-------- EXTRACTED ENTRIES

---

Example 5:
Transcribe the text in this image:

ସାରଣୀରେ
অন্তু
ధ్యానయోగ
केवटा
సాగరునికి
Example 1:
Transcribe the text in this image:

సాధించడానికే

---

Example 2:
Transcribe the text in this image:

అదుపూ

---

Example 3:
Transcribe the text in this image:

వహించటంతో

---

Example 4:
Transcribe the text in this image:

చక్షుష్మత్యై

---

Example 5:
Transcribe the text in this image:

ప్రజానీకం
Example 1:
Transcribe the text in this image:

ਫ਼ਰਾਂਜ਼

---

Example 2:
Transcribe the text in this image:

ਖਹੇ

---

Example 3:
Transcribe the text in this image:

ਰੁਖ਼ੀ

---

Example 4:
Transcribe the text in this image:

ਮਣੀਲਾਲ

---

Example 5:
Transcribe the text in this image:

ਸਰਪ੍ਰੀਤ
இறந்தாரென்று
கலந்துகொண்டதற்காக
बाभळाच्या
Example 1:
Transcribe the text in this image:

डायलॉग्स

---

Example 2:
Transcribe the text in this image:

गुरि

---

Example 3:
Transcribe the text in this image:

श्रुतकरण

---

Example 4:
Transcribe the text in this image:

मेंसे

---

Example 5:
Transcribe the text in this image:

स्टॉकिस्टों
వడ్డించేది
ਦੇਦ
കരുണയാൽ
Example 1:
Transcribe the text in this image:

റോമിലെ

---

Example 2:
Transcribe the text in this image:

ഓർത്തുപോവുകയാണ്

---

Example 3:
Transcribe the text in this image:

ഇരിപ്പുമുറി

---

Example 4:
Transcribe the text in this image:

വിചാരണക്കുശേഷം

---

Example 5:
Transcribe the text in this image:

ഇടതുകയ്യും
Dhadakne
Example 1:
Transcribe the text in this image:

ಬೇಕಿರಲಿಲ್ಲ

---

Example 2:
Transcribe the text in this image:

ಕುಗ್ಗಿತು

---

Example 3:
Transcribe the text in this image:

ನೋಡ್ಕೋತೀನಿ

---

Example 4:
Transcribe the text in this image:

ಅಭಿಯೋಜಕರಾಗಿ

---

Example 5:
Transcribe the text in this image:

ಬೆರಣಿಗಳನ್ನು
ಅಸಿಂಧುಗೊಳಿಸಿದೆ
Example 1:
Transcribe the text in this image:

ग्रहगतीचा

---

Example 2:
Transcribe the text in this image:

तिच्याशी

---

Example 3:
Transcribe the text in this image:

----------------

> _INSTRUCTIONS FOR THE TASK_
Repeat the material exactly, please, so that each line matches its source.

> _RESPONSE FOR THIS EXERCISE_
---

Example 5:
Transcribe the text in this image:

ସାରଣୀରେ
অন্তু
ధ్యానయోగ
केवटा
సాగరునికి
Example 1:
Transcribe the text in this image:

సాధించడానికే

---

Example 2:
Transcribe the text in this image:

అదుపూ

---

Example 3:
Transcribe the text in this image:

వహించటంతో

---

Example 4:
Transcribe the text in this image:

చక్షుష్మత్యై

---

Example 5:
Transcribe the text in this image:

ప్రజానీకం
Example 1:
Transcribe the text in this image:

ਫ਼ਰਾਂਜ਼

---

Example 2:
Transcribe the text in this image:

ਖਹੇ

---

Example 3:
Transcribe the text in this image:

ਰੁਖ਼ੀ

---

Example 4:
Transcribe the text in this image:

ਮਣੀਲਾਲ

---

Example 5:
Transcribe the text in this image:

ਸਰਪ੍ਰੀਤ
இறந்தாரென்று
கலந்துகொண்டதற்காக
बाभळाच्या
Example 1:
Transcribe the text in this image:

डायलॉग्स

---

Example 2:
Transcribe the text in this image:

गुरि

---

Example 3:
Transcribe the text in this image:

श्रुतकरण

---

Example 4:
Transcribe the text in this image:

मेंसे

---

Example 5:
Transcribe the text in this image:

स्टॉकिस्टों
వడ్డించేది
ਦੇਦ
കരുണയാൽ
Example 1:
Transcribe the text in this image:

റോമിലെ

---

Example 2:
Transcribe the text in this image:

ഓർത്തുപോവുകയാണ്

---

Example 3:
Transcribe the text in this image:

ഇരിപ്പുമുറി

---

Example 4:
Transcribe the text in this image:

വിചാരണക്കുശേഷം

---

Example 5:
Transcribe the text in this image:

ഇടതുകയ്യും
Dhadakne
Example 1:
Transcribe the text in this image:

ಬೇಕಿರಲಿಲ್ಲ

---

Example 2:
Transcribe the text in this image:

ಕುಗ್ಗಿತು

---

Example 3:
Transcribe the text in this image:

ನೋಡ್ಕೋತೀನಿ

---

Example 4:
Transcribe the text in this image:

ಅಭಿಯೋಜಕರಾಗಿ

---

Example 5:
Transcribe the text in this image:

ಬೆರಣಿಗಳನ್ನು
ಅಸಿಂಧುಗೊಳಿಸಿದೆ
Example 1:
Transcribe the text in this image:

ग्रहगतीचा

---

Example 2:
Transcribe the text in this image:

तिच्याशी

---

Example 3:
Transcribe the text in this image:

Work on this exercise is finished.